### Task instructions
Rewrite each of the items below with "silver pontiac firebird" replaced by "silver sports car" and everything else kept the same. Omit the pictures from your answer.

### Information given

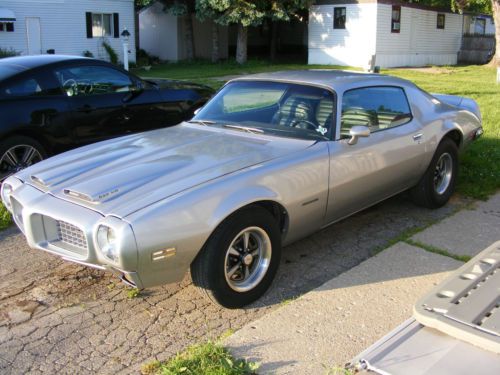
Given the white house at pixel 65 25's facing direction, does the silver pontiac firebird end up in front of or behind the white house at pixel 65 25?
in front

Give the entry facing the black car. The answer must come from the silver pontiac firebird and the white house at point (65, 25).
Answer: the white house

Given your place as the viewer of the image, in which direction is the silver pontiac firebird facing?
facing the viewer and to the left of the viewer

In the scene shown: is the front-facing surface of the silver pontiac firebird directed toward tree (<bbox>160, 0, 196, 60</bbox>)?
no

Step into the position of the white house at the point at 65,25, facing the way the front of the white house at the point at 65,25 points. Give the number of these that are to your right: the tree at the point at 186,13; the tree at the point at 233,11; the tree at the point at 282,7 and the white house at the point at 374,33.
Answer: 0

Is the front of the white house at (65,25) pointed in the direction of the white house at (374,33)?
no

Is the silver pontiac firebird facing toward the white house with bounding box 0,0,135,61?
no

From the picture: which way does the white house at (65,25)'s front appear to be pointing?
toward the camera

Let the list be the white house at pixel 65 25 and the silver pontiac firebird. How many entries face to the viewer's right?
0
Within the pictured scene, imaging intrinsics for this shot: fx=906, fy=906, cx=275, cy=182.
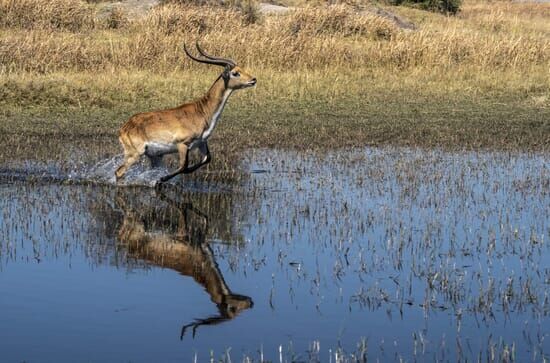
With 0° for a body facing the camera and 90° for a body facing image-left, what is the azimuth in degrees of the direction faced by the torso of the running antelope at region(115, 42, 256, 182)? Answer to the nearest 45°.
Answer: approximately 270°

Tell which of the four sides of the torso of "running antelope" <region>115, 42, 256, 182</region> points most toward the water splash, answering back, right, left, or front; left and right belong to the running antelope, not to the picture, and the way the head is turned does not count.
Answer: back
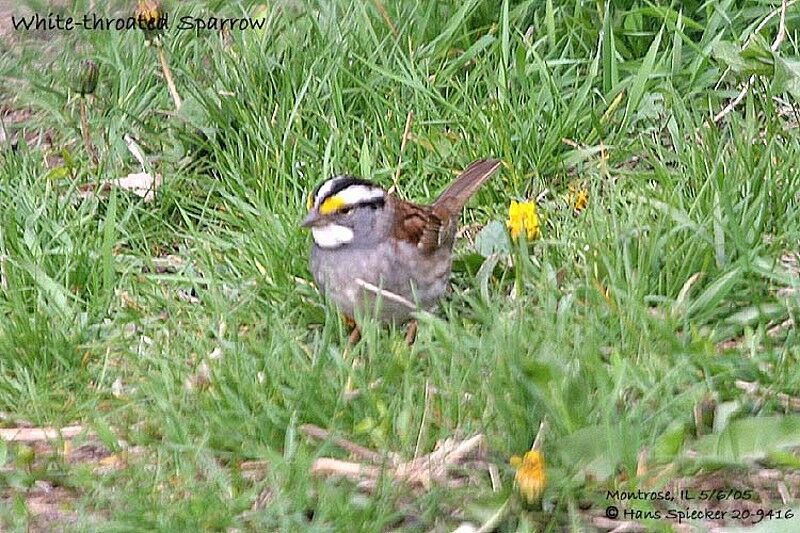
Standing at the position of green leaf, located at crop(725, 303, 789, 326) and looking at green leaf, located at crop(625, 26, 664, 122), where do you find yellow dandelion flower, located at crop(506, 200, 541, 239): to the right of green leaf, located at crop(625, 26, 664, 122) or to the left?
left

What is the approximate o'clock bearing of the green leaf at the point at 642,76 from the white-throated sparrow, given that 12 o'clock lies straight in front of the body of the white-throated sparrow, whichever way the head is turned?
The green leaf is roughly at 6 o'clock from the white-throated sparrow.

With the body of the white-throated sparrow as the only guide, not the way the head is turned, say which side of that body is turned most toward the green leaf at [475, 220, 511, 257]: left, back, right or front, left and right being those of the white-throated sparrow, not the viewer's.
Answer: back

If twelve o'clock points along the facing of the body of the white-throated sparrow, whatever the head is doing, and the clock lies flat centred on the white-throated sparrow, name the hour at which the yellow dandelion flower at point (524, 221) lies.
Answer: The yellow dandelion flower is roughly at 7 o'clock from the white-throated sparrow.

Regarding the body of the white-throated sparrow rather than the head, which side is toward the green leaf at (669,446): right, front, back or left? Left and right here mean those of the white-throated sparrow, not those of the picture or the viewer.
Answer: left

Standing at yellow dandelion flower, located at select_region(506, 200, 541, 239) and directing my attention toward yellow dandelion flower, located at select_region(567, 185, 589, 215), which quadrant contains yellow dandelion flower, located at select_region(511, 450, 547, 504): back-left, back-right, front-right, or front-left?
back-right

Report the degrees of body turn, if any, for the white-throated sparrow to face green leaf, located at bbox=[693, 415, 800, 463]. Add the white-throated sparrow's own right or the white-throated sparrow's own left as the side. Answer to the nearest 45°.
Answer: approximately 90° to the white-throated sparrow's own left

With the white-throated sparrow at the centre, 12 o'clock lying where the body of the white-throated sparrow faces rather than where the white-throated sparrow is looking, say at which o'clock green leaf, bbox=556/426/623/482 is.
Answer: The green leaf is roughly at 10 o'clock from the white-throated sparrow.

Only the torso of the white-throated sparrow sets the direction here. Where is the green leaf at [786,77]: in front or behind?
behind

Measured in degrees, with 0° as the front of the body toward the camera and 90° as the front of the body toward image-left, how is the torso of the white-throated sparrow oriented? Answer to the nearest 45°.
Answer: approximately 45°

### Result of the task
Given the white house at pixel 65 25's facing direction, does the silver sports car end up in front of or behind the white house at pixel 65 25?
in front

Give the entry facing the black car. The answer must come from the silver sports car and the white house at point (65, 25).
Answer: the white house

Given your place as the viewer of the image, in which direction is the silver sports car facing?
facing the viewer and to the left of the viewer

In the scene shown: is the front-facing surface of the silver sports car directed toward tree (<bbox>160, 0, 196, 60</bbox>)?
no

Step into the position of the white house at the point at 65,25, facing the way the front of the white house at the point at 65,25 points. Give the number of these that are to your right: the tree at the point at 186,13; the tree at the point at 233,11; the tree at the point at 282,7 and the white house at the point at 374,33.
Answer: 0

Is the front of the white house at (65,25) pointed in the direction of the white house at (374,33)?
no

Is the silver sports car facing toward the white house with bounding box 0,0,135,61?
no

From the picture: which way does the white house at (65,25)'s front appear to be pointing?
toward the camera

Let the list be the white house at pixel 65 25 and the silver sports car. How many entries face to the viewer's right?
0
Within the pictured scene, imaging intrinsics for this shot: fx=906, fy=906, cx=275, cy=182.
With 0° for a body facing the camera and 90° for a body facing image-left, what is the azimuth in degrees of the direction faced by the torso of the running antelope at region(115, 42, 256, 182)? Answer to the nearest 45°.
Answer: approximately 270°

Tell which of the four sides of the torso of "running antelope" <region>115, 42, 256, 182</region> points most toward the water splash, answering back, right, left, or front; left and right belong to the running antelope, not to the picture, and the way the head is turned does not count.
Answer: back
Standing at the position of green leaf, located at crop(725, 303, 789, 326) and looking at green leaf, located at crop(625, 26, 664, 122), where do you find yellow dandelion flower, located at crop(506, 200, 541, 239): to the right of green leaf, located at crop(625, 26, 664, 122) or to the left?
left

What is the approximate o'clock bearing of the green leaf at the point at 642,76 from the white-throated sparrow, given that 12 o'clock lies straight in front of the body of the white-throated sparrow, whichever way the head is turned?
The green leaf is roughly at 6 o'clock from the white-throated sparrow.

With the body of the white-throated sparrow as the only guide, not the way the head is turned, say which side of that body is turned most toward the green leaf at [475, 220, 511, 257]: left, back, right or front, left and right being those of the white-throated sparrow, not the viewer's.
Answer: back

If twelve o'clock points along the facing of the body of the white-throated sparrow, whatever the head is doing, and the clock lies flat centred on the white-throated sparrow, name the hour at which the yellow dandelion flower at point (524, 221) lies.
Answer: The yellow dandelion flower is roughly at 7 o'clock from the white-throated sparrow.

Regarding the body of the white-throated sparrow rather than the head, which side is toward the green leaf at (669,446): right, front, back or left? Left and right here mean those of the white-throated sparrow, not those of the picture or the viewer.
Answer: left

Standing at yellow dandelion flower, located at select_region(506, 200, 541, 239) and directing my attention toward yellow dandelion flower, located at select_region(567, 185, 589, 215), which quadrant contains yellow dandelion flower, located at select_region(511, 450, 547, 504): back-left, back-right, front-right, or front-left?
back-right

Report the degrees of body turn, if any, for the white-throated sparrow to face green leaf, located at bbox=[693, 415, 800, 463]. Add the white-throated sparrow's own right or the white-throated sparrow's own left as the side. Answer to the nearest 45°.
Answer: approximately 90° to the white-throated sparrow's own left

With the white-throated sparrow at the centre, 12 o'clock lying where the body of the white-throated sparrow faces rather than where the white-throated sparrow is looking, say at which o'clock green leaf, bbox=556/426/623/482 is.
Answer: The green leaf is roughly at 10 o'clock from the white-throated sparrow.

Only the torso of the white-throated sparrow sets the direction here. Where is the green leaf at [786,77]: in front or behind?
behind

Measured in degrees, with 0° as the front of the body toward the camera and 90° as the front of the body toward image-left, how is the torso of the white-throated sparrow oriented? Answer to the nearest 45°.
Answer: approximately 45°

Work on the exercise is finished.